Running in tandem with these phosphoric smoothies is whole-grain mustard, known as "à l'Ancienne" in France. Best with cured meats and sausages, whole-grain mustard has enjoyed a surge in popularity in the UK due mainly to Tracklements of Wiltshire. The company's first mustard, Urchfont, was introduced 30 years ago and remains a top-seller. It is mild, with a slightly sour "bite". It has since been joined by 12 other mustards. Tracklements' spiced honey mustard is outstanding – a sweet (21 per cent honey), thick paste, with a pleasantly earthy, almost medieval quality – but its tarragon mustard is so aggressively vinegary that it is hard to detect any sign of the herb on the palate. "Tarragon mustard is used more in cooking than anything else," explained William Tullberg, founder of the company. "I'm roasting a chicken with it tonight – just raise the skin and rub a few spoonfuls into the breasts." That night, we did exactly the same. The result was wonderfully tasty chicken meat infused with tarragon with scarcely a trace of vinegar.

Mustard also works marvellously in a recipe for stewed cucumbers with mustard by the 18th-century cook Hannah Glasse (you can find it in Two Fat Ladies: Obsessions), but the best mustard dish I've had recently was rabbit with smoked bacon in mustard sauce at the Racine restaurant in London's Old Brompton Road. The stuff of heaven.

Most cooks, it should be said, stick to Dijon if they're using mustard as an ingredient. "Less brutal and more aromatic," said Elizabeth David. As you might expect from a man who has just opened a restaurant dedicated to French provincial cookery, Henry Harris of Racine agrees wholeheartedly. "Dijon works best of all," he insists. "If you want the mustard to have a kick, put it in at the last minute. For a creamy, background flavour, put it in at the start and use plenty. If you're using grain mustard, which is more acidic and lacks kick, also add Dijon."
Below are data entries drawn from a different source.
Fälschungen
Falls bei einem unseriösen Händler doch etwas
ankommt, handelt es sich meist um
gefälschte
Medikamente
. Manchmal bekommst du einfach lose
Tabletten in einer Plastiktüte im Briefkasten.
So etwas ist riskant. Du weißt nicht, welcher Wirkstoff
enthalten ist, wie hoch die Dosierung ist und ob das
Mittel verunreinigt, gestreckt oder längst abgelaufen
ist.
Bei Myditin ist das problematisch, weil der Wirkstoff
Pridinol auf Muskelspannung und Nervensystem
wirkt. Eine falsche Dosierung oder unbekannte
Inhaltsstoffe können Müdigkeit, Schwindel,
In a recipe leaflet, Colman's stoutly maintains that its fine product can be used in a host of dishes, including, bizarrely, Hawaiian pizza and salad Niçoise. Still, at least one top London chef is sticking with English mustard. At St John, Fergus Henderson combines English mustard powder with cayenne, flour, Worcestershire sauce, Guinness and grated Cheddar to produce a magnificent, doorstep-sized Welsh rarebit.